▶ _PROVIDED RECORDS_:
○ ○ ○ ○ ○

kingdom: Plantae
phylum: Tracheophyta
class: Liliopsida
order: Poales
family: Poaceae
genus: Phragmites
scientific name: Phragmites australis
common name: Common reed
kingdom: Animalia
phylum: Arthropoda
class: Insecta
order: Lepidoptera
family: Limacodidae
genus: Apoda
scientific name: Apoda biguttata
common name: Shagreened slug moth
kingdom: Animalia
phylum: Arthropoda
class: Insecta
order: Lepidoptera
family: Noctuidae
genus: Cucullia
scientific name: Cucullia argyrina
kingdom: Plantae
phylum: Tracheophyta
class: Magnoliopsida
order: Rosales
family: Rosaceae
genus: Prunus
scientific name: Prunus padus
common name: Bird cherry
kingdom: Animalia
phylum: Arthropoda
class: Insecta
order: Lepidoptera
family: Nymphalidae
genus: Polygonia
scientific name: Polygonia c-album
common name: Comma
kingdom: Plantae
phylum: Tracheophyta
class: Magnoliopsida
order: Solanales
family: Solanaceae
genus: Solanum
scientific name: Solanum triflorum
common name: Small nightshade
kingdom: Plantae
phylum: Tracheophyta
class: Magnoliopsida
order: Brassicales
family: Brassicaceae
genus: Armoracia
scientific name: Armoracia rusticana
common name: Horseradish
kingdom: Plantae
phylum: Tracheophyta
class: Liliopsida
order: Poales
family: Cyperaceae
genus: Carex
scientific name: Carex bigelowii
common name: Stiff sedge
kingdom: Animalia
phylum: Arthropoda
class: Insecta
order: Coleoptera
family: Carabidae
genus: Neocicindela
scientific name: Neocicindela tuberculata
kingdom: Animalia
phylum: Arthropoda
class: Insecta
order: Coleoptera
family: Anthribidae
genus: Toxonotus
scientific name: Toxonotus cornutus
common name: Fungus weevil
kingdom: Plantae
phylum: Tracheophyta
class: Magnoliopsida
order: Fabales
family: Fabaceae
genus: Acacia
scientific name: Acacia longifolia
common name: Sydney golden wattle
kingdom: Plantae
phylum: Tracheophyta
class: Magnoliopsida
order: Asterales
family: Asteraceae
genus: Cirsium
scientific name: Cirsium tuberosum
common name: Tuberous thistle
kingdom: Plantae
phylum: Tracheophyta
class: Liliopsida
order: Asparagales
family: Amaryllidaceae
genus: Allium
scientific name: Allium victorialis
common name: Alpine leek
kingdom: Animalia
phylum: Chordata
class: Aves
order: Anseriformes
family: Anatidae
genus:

○ ○ ○ ○ ○

▶ _TASK STATEMENT_: Write out all the records again, switching every "common name" to "vernacular name" and leaving everything else unchanged.

▶ _ANSWER TO THE EXERCISE_:
kingdom: Plantae
phylum: Tracheophyta
class: Liliopsida
order: Poales
family: Poaceae
genus: Phragmites
scientific name: Phragmites australis
vernacular name: Common reed
kingdom: Animalia
phylum: Arthropoda
class: Insecta
order: Lepidoptera
family: Limacodidae
genus: Apoda
scientific name: Apoda biguttata
vernacular name: Shagreened slug moth
kingdom: Animalia
phylum: Arthropoda
class: Insecta
order: Lepidoptera
family: Noctuidae
genus: Cucullia
scientific name: Cucullia argyrina
kingdom: Plantae
phylum: Tracheophyta
class: Magnoliopsida
order: Rosales
family: Rosaceae
genus: Prunus
scientific name: Prunus padus
vernacular name: Bird cherry
kingdom: Animalia
phylum: Arthropoda
class: Insecta
order: Lepidoptera
family: Nymphalidae
genus: Polygonia
scientific name: Polygonia c-album
vernacular name: Comma
kingdom: Plantae
phylum: Tracheophyta
class: Magnoliopsida
order: Solanales
family: Solanaceae
genus: Solanum
scientific name: Solanum triflorum
vernacular name: Small nightshade
kingdom: Plantae
phylum: Tracheophyta
class: Magnoliopsida
order: Brassicales
family: Brassicaceae
genus: Armoracia
scientific name: Armoracia rusticana
vernacular name: Horseradish
kingdom: Plantae
phylum: Tracheophyta
class: Liliopsida
order: Poales
family: Cyperaceae
genus: Carex
scientific name: Carex bigelowii
vernacular name: Stiff sedge
kingdom: Animalia
phylum: Arthropoda
class: Insecta
order: Coleoptera
family: Carabidae
genus: Neocicindela
scientific name: Neocicindela tuberculata
kingdom: Animalia
phylum: Arthropoda
class: Insecta
order: Coleoptera
family: Anthribidae
genus: Toxonotus
scientific name: Toxonotus cornutus
vernacular name: Fungus weevil
kingdom: Plantae
phylum: Tracheophyta
class: Magnoliopsida
order: Fabales
family: Fabaceae
genus: Acacia
scientific name: Acacia longifolia
vernacular name: Sydney golden wattle
kingdom: Plantae
phylum: Tracheophyta
class: Magnoliopsida
order: Asterales
family: Asteraceae
genus: Cirsium
scientific name: Cirsium tuberosum
vernacular name: Tuberous thistle
kingdom: Plantae
phylum: Tracheophyta
class: Liliopsida
order: Asparagales
family: Amaryllidaceae
genus: Allium
scientific name: Allium victorialis
vernacular name: Alpine leek
kingdom: Animalia
phylum: Chordata
class: Aves
order: Anseriformes
family: Anatidae
genus:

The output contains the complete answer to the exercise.